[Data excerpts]
○ ○ ○ ○ ○

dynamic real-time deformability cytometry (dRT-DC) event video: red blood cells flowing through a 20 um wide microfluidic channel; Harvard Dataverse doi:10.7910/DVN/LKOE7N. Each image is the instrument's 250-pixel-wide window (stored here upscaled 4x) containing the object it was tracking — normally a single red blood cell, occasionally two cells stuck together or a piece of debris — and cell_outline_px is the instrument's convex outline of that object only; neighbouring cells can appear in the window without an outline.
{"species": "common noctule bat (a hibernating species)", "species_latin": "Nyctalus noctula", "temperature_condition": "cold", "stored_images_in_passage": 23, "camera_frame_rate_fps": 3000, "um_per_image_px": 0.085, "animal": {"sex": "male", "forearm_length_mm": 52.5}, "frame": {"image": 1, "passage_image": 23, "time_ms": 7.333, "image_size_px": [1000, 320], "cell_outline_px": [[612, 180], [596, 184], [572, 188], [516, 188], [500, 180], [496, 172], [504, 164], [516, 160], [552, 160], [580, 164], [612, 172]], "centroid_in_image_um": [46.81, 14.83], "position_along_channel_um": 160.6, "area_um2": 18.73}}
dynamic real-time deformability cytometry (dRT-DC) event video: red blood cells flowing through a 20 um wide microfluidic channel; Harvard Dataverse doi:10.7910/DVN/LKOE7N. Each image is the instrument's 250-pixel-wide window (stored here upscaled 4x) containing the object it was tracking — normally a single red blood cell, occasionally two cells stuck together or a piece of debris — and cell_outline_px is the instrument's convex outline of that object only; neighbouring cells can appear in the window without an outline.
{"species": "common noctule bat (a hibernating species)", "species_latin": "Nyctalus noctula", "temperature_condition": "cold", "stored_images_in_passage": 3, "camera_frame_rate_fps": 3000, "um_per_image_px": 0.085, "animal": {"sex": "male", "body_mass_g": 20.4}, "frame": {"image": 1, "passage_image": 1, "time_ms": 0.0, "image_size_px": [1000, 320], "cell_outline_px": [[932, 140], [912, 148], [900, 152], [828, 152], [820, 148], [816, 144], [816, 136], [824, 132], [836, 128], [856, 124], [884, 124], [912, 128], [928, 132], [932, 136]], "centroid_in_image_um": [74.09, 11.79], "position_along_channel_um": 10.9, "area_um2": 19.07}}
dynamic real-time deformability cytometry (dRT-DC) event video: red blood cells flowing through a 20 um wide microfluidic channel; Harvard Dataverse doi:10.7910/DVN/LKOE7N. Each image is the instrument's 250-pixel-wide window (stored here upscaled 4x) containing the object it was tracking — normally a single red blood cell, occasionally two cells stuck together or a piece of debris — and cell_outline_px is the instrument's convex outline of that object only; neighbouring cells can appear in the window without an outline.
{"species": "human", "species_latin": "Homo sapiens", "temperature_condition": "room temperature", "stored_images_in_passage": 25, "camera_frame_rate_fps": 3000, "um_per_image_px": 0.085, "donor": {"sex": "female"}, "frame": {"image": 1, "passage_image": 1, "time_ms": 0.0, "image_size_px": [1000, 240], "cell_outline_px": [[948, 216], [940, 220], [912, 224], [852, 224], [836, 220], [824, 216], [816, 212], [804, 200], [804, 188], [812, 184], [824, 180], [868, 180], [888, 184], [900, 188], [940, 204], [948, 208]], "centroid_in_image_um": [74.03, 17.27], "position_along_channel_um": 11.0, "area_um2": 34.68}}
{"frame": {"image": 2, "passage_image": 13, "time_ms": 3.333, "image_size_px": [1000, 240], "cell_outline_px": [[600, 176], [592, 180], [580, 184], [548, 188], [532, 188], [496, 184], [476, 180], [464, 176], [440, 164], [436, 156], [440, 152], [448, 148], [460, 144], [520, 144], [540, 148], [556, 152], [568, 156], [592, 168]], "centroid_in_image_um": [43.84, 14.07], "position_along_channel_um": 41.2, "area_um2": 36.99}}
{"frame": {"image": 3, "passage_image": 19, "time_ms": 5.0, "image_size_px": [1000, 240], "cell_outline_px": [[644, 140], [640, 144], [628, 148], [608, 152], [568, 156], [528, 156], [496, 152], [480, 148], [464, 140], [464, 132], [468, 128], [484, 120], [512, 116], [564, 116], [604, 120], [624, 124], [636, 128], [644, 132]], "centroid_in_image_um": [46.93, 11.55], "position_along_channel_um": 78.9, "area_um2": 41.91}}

○ ○ ○ ○ ○

== To be done ==
Output all preceding records character for character.

== Response to this exercise ==
dynamic real-time deformability cytometry (dRT-DC) event video: red blood cells flowing through a 20 um wide microfluidic channel; Harvard Dataverse doi:10.7910/DVN/LKOE7N. Each image is the instrument's 250-pixel-wide window (stored here upscaled 4x) containing the object it was tracking — normally a single red blood cell, occasionally two cells stuck together or a piece of debris — and cell_outline_px is the instrument's convex outline of that object only; neighbouring cells can appear in the window without an outline.
{"species": "common noctule bat (a hibernating species)", "species_latin": "Nyctalus noctula", "temperature_condition": "cold", "stored_images_in_passage": 23, "camera_frame_rate_fps": 3000, "um_per_image_px": 0.085, "animal": {"sex": "male", "forearm_length_mm": 52.5}, "frame": {"image": 1, "passage_image": 23, "time_ms": 7.333, "image_size_px": [1000, 320], "cell_outline_px": [[612, 180], [596, 184], [572, 188], [516, 188], [500, 180], [496, 172], [504, 164], [516, 160], [552, 160], [580, 164], [612, 172]], "centroid_in_image_um": [46.81, 14.83], "position_along_channel_um": 160.6, "area_um2": 18.73}}
dynamic real-time deformability cytometry (dRT-DC) event video: red blood cells flowing through a 20 um wide microfluidic channel; Harvard Dataverse doi:10.7910/DVN/LKOE7N. Each image is the instrument's 250-pixel-wide window (stored here upscaled 4x) containing the object it was tracking — normally a single red blood cell, occasionally two cells stuck together or a piece of debris — and cell_outline_px is the instrument's convex outline of that object only; neighbouring cells can appear in the window without an outline.
{"species": "common noctule bat (a hibernating species)", "species_latin": "Nyctalus noctula", "temperature_condition": "cold", "stored_images_in_passage": 3, "camera_frame_rate_fps": 3000, "um_per_image_px": 0.085, "animal": {"sex": "male", "body_mass_g": 20.4}, "frame": {"image": 1, "passage_image": 1, "time_ms": 0.0, "image_size_px": [1000, 320], "cell_outline_px": [[932, 140], [912, 148], [900, 152], [828, 152], [820, 148], [816, 144], [816, 136], [824, 132], [836, 128], [856, 124], [884, 124], [912, 128], [928, 132], [932, 136]], "centroid_in_image_um": [74.09, 11.79], "position_along_channel_um": 10.9, "area_um2": 19.07}}
dynamic real-time deformability cytometry (dRT-DC) event video: red blood cells flowing through a 20 um wide microfluidic channel; Harvard Dataverse doi:10.7910/DVN/LKOE7N. Each image is the instrument's 250-pixel-wide window (stored here upscaled 4x) containing the object it was tracking — normally a single red blood cell, occasionally two cells stuck together or a piece of debris — and cell_outline_px is the instrument's convex outline of that object only; neighbouring cells can appear in the window without an outline.
{"species": "human", "species_latin": "Homo sapiens", "temperature_condition": "room temperature", "stored_images_in_passage": 25, "camera_frame_rate_fps": 3000, "um_per_image_px": 0.085, "donor": {"sex": "female"}, "frame": {"image": 1, "passage_image": 1, "time_ms": 0.0, "image_size_px": [1000, 240], "cell_outline_px": [[948, 216], [940, 220], [912, 224], [852, 224], [836, 220], [824, 216], [816, 212], [804, 200], [804, 188], [812, 184], [824, 180], [868, 180], [888, 184], [900, 188], [940, 204], [948, 208]], "centroid_in_image_um": [74.03, 17.27], "position_along_channel_um": 11.0, "area_um2": 34.68}}
{"frame": {"image": 2, "passage_image": 13, "time_ms": 3.333, "image_size_px": [1000, 240], "cell_outline_px": [[600, 176], [592, 180], [580, 184], [548, 188], [532, 188], [496, 184], [476, 180], [464, 176], [440, 164], [436, 156], [440, 152], [448, 148], [460, 144], [520, 144], [540, 148], [556, 152], [568, 156], [592, 168]], "centroid_in_image_um": [43.84, 14.07], "position_along_channel_um": 41.2, "area_um2": 36.99}}
{"frame": {"image": 3, "passage_image": 19, "time_ms": 5.0, "image_size_px": [1000, 240], "cell_outline_px": [[644, 140], [640, 144], [628, 148], [608, 152], [568, 156], [528, 156], [496, 152], [480, 148], [464, 140], [464, 132], [468, 128], [484, 120], [512, 116], [564, 116], [604, 120], [624, 124], [636, 128], [644, 132]], "centroid_in_image_um": [46.93, 11.55], "position_along_channel_um": 78.9, "area_um2": 41.91}}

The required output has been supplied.